In a briefing-room appearance earlier last month, Rion asked the president, then facing allegations of racism for referring to COVID-19 as "the Chinese virus," whether he thought "the use of the term 'Chinese food' [was] racist because it's food that originates in China?"
Before Trump could answer, she accused members of the press corps of siding with the Chinese government.

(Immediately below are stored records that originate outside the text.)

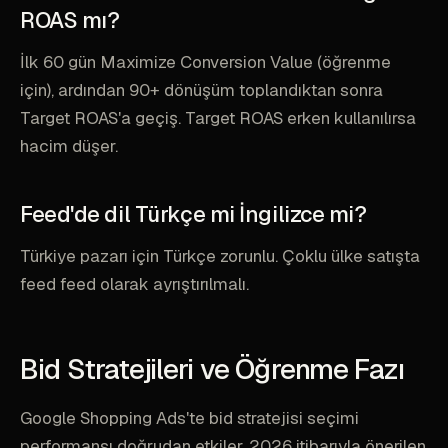
ROAS mı?
İlk 60 gün Maximize Conversion Value (öğrenme
için), ardından 90+ dönüşüm toplandıktan sonra
Target ROAS'a geçiş. Target ROAS erken kullanılırsa
hacim düşer.
Feed'de dil Türkçe mi İngilizce mi?
Türkiye pazarı için Türkçe zorunlu. Çoklu ülke satışta
feed feed olarak ayrıştırılmalı.
Bid Stratejileri ve Öğrenme Fazı
Google Shopping Ads'te bid stratejisi seçimi
performansı doğrudan etkiler. 2026 itibarıyla önerilen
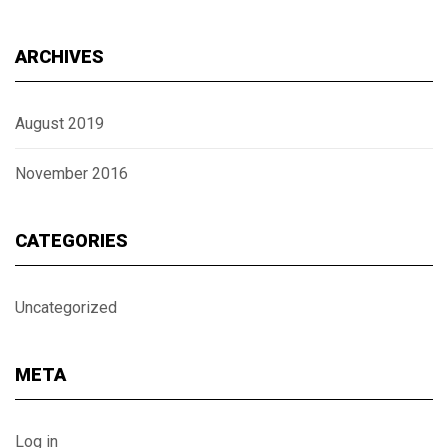
ARCHIVES
August 2019
November 2016
CATEGORIES
Uncategorized
META
Log in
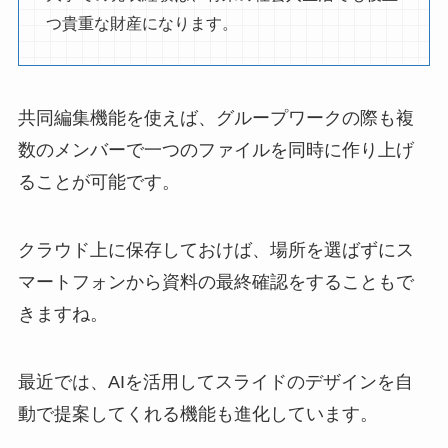
つ貴重な財産になります。
共同編集機能を使えば、グループワークの際も複
数のメンバーで一つのファイルを同時に作り上げ
ることが可能です。
クラウド上に保存しておけば、場所を選ばずにス
マートフォンから資料の最終確認をすることもで
きますね。
最近では、AIを活用してスライドのデザインを自
動で提案してくれる機能も進化しています。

"Is it alarming that major media players, just to oppose you, are consistently siding with foreign state propaganda, Islamic state radicalism, Latin gangs and cartels?" she asked Trump. "And they work right here at the White House with direct access to you and your team."
Frank Sesno, a former CNN Washington bureau chief who is now the director of George Washington University's School of Media and Public Affairs, said Trump's public praise for OAN "continues his administration's politicization and demonizing of media that they deem unfriendly."
While presidents have long played favorites with the press, Trump stands alone in his demand for news coverage that overtly flatters him and criticizes his adversaries and his eagerness to set up the media as a political foil, Sesno said.
"I don't think Donald Trump has any understanding of a free press. He wants a fawning press," Sesno continued.
"When you have a crisis and lives are at stake, you need to set these things aside."